Notification

If you'd like to know more about the Open Bidding feature within Ad Manager, please refer to these articles in the Ad Manager Help Center. For additional information about the Open Bidding product, please use the "?" icon on the top right hand side of your Open Bidding account.

Deals in Open Bidding (Beta)

Allow third-party deals in Open Bidding
This is a closed Beta
This Beta is not currently accepting new partners. Features in a Beta phase might not be available in your network. Watch the release notes for when this feature becomes generally available.

Exchange partners authorized for deal transactions can submit bids specific to deals you've set up in their system. These deals compete with Ad Exchange Preferred Deals and Private Auctions based on price, with higher priority than other Open Auction bids.

Learn more about how Open Bidding works.

Allow third-party deals in Open Bidding

  1. Sign in to Google Ad Manager.
  2. Click Delivery and then Bidders.
  3. Click the name of your exchange partner. Ad Manager companies authorized for Open Bidding are listed.
  4. Click the Allow deal bids in Open Bidding toggle in the "Transacting deals" tab to turn it on. If you don't turn on this option, deal bids won't be considered in the auction.

Manage exchange partner deals

Ad Manager displays third-party exchange deals activity for the last 7 days. Only deals that have transacted in Open Bidding within the last 7 days are included in the table. Revenue, impressions, and eCPM values correspond to delivery over the last 7 days.

It might take up to 4 hours for a deal to appear in the table.

Choose an auction strategy

There are two auction strategies you can use for third-party deals in Open Bidding: standard and optimized. By default, third-party Private Auction deals use the "Optimized" auction strategy and third-party Preferred Deals use the "Standard" auction strategy.

PROBLEM A: List each line of the entries that contains the string "Grizzly". Only matches with the same capitalization count.
The Open Bidding help text and the entries are unrelated material.

Data pulled from a collection:
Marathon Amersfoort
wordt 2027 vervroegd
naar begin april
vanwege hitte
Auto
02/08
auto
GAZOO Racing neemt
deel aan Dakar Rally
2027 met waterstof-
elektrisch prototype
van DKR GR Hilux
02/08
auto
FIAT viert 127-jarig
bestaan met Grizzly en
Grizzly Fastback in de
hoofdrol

PROBLEM B: Please pick up the Open Bidding help text after its last sentence and continue it.

RESPONSE BOX A:
bestaan met Grizzly en
Grizzly Fastback in de

RESPONSE BOX B:
Standard Optimized

Use a strict interpretation for each deal type in the auction.

Preferred Deals win over Private Auction deals, and Private Auction deals win over the Open Auction. Ad Manager will transact a Preferred Deal or Private Auction deal over other bids, even if another bid would actually provide more revenue.

Example
An exchange submits a standard Private Auction deal bid to the unified auction.

  • No Open Auction bids are considered, even if there are no other Private Auction bids.

Allow high-value bids from the Open Auction or other deals to compete.

Optimized deals compete directly against Open Auction bids, which can add auction pressure and increase your revenue.

Example
An exchange submits an optimized third-party Private Auction deal bid to the unified auction.

  • High-value Open Auction bids will be allowed to compete.

How is "Auction strategy impact" calculated?

Ad Manager samples deal bid requests to see what revenue would have been possible from other deals or the Open Auction. The result depends on a deal's auction strategy:

  • For "Optimized" deals: the estimated revenue lift from optimization over the next 7 days.
  • For "Standard" deals: the estimated revenue lift you'll miss over the next 7 days by not optimizing.

It might take up to 24 hours for Ad Manager to calculate auction strategy impact after a deal has been detected.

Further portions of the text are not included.